また、この機序は2〜3日で起こるといわれており、急速に悪化することが特徴です。
さらに、交換神経の興奮により抹消血管は収縮しており血圧が上昇します。
そのため、心臓にとっては後負荷が増大し心臓から血液を出しにくくなります。
こうした要因も肺水腫悪化の原因となります。
クリニカルシナリオ1の治療について
クリニカルシナリオ1の治療は硝酸薬と陽圧換気です。
硝酸薬
特に先ほどの病態にあるように、全身の血管が収縮していることが原因であるため硝酸薬を用いて血管の拡張を行います。
・静脈拡張→心臓に戻って来る血液量を減らす
・動脈拡張→心臓は血液を拍出するための抵抗が少なくなり、心拍出量は増加します。その結果、肺うっ血の改善につながります。
この静脈・動脈の拡張については、別記事にてわかりやすい図を使いまとめてあります。
血管拡張薬について勉強した記事を参考してください。
陽圧換気
陽圧換気は酸素化の改善を図るだけでなく、それに伴う交感神経の興奮を抑える働きもあります。また、胸腔内圧が上昇するため心臓へ戻って来る血液量の減少すなわち前負荷軽減にも繋がります。
心不全の薬は?利尿薬は使わないの?
硝酸薬と陽圧換気だけで良いの?心不全ってとりあえず利尿薬使わない?と思う方も中にはおられるかもしれません。

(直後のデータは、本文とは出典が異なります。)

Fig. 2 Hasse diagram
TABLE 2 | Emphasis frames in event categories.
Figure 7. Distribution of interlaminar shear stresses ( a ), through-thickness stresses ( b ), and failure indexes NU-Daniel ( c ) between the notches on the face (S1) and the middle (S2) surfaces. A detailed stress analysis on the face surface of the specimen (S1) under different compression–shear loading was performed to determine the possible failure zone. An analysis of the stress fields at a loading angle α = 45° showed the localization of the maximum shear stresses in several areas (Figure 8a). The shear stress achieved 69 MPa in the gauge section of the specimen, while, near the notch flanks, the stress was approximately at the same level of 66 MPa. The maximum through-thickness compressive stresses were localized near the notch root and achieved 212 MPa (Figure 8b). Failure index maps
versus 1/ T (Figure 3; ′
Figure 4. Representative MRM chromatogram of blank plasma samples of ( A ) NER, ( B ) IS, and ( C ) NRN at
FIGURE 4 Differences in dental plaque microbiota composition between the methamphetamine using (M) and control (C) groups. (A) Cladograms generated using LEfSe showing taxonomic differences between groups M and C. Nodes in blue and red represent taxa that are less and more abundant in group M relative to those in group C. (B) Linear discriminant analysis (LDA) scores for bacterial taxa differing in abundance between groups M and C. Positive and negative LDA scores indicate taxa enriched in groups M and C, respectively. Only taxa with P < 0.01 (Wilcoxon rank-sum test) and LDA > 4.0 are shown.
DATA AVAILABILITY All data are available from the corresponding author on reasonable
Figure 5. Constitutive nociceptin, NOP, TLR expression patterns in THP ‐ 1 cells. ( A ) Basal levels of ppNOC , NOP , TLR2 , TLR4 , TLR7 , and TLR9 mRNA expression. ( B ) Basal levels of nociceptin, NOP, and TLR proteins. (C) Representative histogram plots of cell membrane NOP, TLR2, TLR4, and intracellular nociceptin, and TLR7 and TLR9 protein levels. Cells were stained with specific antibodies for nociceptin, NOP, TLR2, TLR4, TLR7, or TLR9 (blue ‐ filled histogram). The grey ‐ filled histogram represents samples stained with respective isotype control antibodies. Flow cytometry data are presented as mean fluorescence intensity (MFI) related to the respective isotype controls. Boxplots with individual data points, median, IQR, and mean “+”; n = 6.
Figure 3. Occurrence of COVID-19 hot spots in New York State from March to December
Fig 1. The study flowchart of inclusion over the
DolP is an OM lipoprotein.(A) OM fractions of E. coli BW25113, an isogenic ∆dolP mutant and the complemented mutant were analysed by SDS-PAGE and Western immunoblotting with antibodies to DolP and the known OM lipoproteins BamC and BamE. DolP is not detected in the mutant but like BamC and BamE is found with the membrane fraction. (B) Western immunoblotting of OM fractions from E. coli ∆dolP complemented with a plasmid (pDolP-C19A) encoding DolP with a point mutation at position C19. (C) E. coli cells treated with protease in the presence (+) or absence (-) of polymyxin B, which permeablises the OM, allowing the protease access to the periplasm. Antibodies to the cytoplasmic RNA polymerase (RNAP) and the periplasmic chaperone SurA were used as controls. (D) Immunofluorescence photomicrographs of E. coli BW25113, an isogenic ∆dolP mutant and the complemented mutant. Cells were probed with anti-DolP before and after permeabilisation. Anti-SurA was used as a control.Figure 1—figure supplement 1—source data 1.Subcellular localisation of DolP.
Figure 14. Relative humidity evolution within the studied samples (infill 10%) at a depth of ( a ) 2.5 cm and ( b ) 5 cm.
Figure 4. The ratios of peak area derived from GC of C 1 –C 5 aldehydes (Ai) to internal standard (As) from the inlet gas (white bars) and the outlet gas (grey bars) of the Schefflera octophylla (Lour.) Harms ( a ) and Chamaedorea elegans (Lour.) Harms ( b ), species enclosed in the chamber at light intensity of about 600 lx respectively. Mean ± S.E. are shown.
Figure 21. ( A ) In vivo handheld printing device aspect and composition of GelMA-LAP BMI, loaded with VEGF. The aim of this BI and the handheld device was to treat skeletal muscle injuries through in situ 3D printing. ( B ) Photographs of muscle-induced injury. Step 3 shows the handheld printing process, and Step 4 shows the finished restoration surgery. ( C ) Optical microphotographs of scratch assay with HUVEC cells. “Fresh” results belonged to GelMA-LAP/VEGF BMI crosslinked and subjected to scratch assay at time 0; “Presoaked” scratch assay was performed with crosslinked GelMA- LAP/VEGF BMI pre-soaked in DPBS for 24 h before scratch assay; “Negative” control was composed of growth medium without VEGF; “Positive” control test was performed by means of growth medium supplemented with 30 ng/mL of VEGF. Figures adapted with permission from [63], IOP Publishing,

しかし、病態的にCS1は交換神経の興奮によって急性発症した肺水腫です。
うっ血といっても、全身の水分量が増えたというよりは、一局(心臓や肺)に集中しており体液の分布が中心に増えたということが原因です。
なので、利尿薬はかけずとも良いと書いてある本もあります。
しかし、臨床上前負荷の軽減のため利尿剤の投与を行うことをよく見かけます。
また、うっ血性の心不全においては血管拡張による後負荷の軽減と利尿作用を合わせて持っているハンプ(カルペリチド)もよく効果がありよく使用されますね。
ハンプについてはこちらの記事をどうぞ…
クリニカルシナリオ1の看護について
じゃあ、どんな看護をしたら良いの〜?と思いますよね。
そこで、私なりに少しだけ看護も書いてみます。
1.バイタルの観察
あたーりまえですがバイタルの観察が重要です。
心不全では少しの変化で重症化してしまうこともあります。
先ほども説明しましたが、全身の血管の収縮が症状に繋がっているので血圧に気をつけるとともに酸素化にも注意していきましょう。
2.末梢状態の観察
末梢を触れ皮膚が湿潤していれば、肺もうっ血している可能性があります。また、末梢が冷たければ心拍出量の低下や末梢血管抵抗の増加が予測されます。こういったところから全身の循環をアセスメントしていきます。
3.不安の軽減
CS1は急性発症によるものが多いです。そのため、患者は急な入院や治療に戸惑い不安を感じます。しかし、そういった不安は交感神経の興奮につながり血管収縮にもつながります。なので、細やかな対応を行い不安の軽減を行います。非侵襲的陽圧換気は患者によっては不快感を強く訴えます。そのため酸素化が落ち着いたときを見計らって十分なオリエンテーションやフィッティングの訓練を行うことが大切でしょう。
最後に
正直、もっと書きたいことはたくさんありますし書かなくてはと思うのですがこれ以上はまとまらないのでここらへんでやめたいと思います。
どうでしたでしょうか?看護師向けの本てクリニカルシナリオ1についてそこまで詳しくは書いてくれてない印象がありましたのでまとめてみました。